[Opening Input data section]
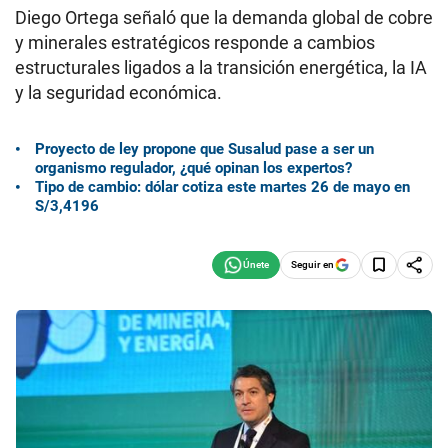
Diego Ortega señaló que la demanda global de cobre
y minerales estratégicos responde a cambios
estructurales ligados a la transición energética, la IA
y la seguridad económica.
Proyecto de ley propone que Susalud pase a ser un
organismo regulador, ¿qué opinan los expertos?
Tipo de cambio: dólar cotiza este martes 26 de mayo en
S/3,4196
Seguir en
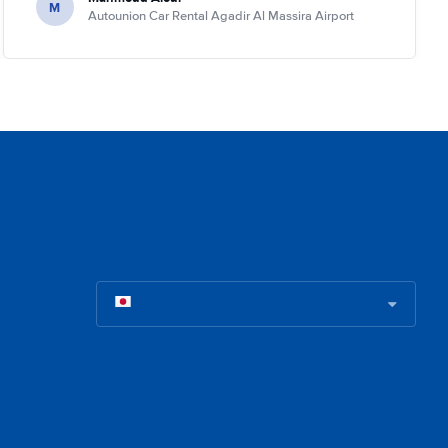
M
Autounion Car Rental Agadir Al Massira Airport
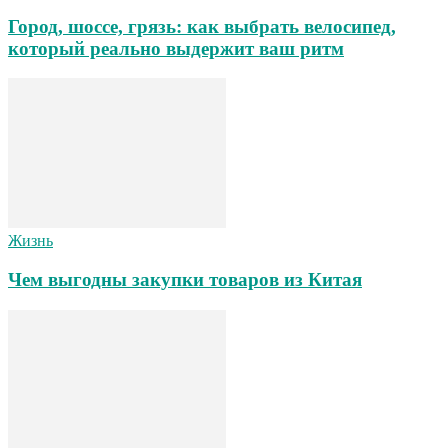
Город, шоссе, грязь: как выбрать велосипед,
который реально выдержит ваш ритм
Жизнь
Чем выгодны закупки товаров из Китая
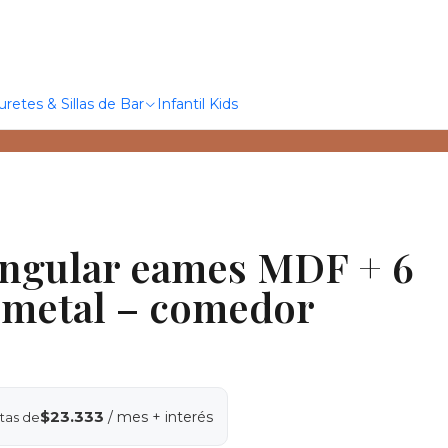
uretes & Sillas de Bar
Infantil Kids
ngular eames MDF + 6
x metal – comedor
$23.333
/ mes + interés
tas de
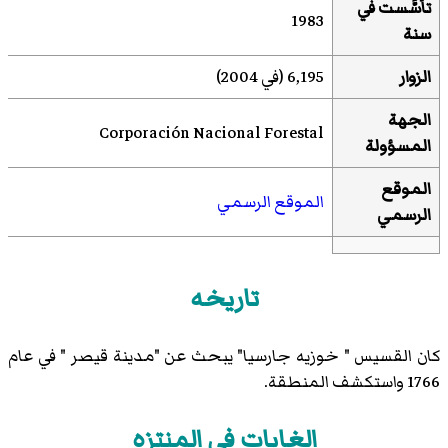
تأسَّست في
1983
سنة
الزوار
6,195 (في 2004)
الجهة
Corporación Nacional Forestal
المسؤولة
الموقع
الموقع الرسمي
الرسمي
تاريخه
كان القسيس " خوزيه جارسيا" يبحث عن "مدينة قيصر " في عام
1766 واستكشف المنطقة.
الغابات في المنتزه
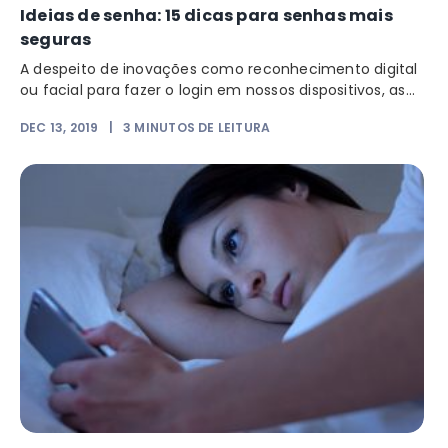
Ideias de senha: 15 dicas para senhas mais
seguras
A despeito de inovações como reconhecimento digital
ou facial para fazer o login em nossos dispositivos, as...
DEC 13, 2019
|
3
MINUTOS DE LEITURA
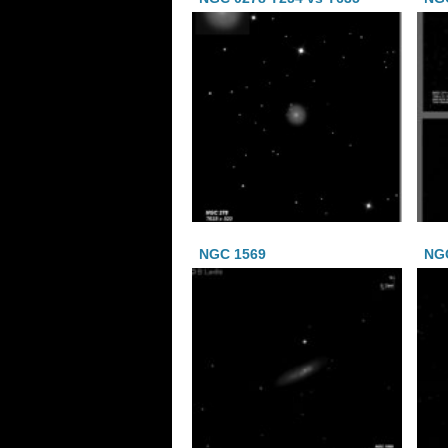
NGC 1569
NGC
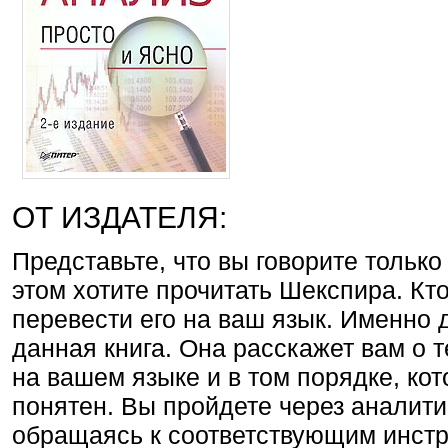
ОТ ИЗДАТЕЛЯ:
Представьте, что вы говорите только
этом хотите прочитать Шекспира. Кт
перевести его на ваш язык. Именно 
данная книга. Она расскажет вам о 
на вашем языке и в том порядке, ко
понятен. Вы пройдете через аналити
обращаясь к соответствующим инст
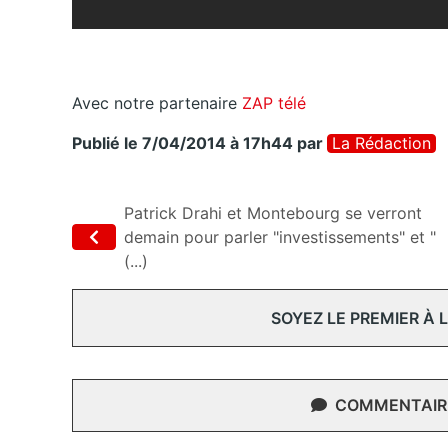
Avec notre partenaire
ZAP télé
Publié le 7/04/2014 à 17h44
par
La Rédaction
Patrick Drahi et Montebourg se verront
demain pour parler "investissements" et "
(...)
SOYEZ LE PREMIER À
COMMENTAIRE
[Closing Input data section]
Your objective —
Please return only the lines from the one that contains "Publié le 7/04/2014 à 17h44" through the final line of the entries, each exactly as written.

Your response —
Publié le 7/04/2014 à 17h44
par
La Rédaction
Patrick Drahi et Montebourg se verront
demain pour parler "investissements" et "
(...)
SOYEZ LE PREMIER À
COMMENTAIRE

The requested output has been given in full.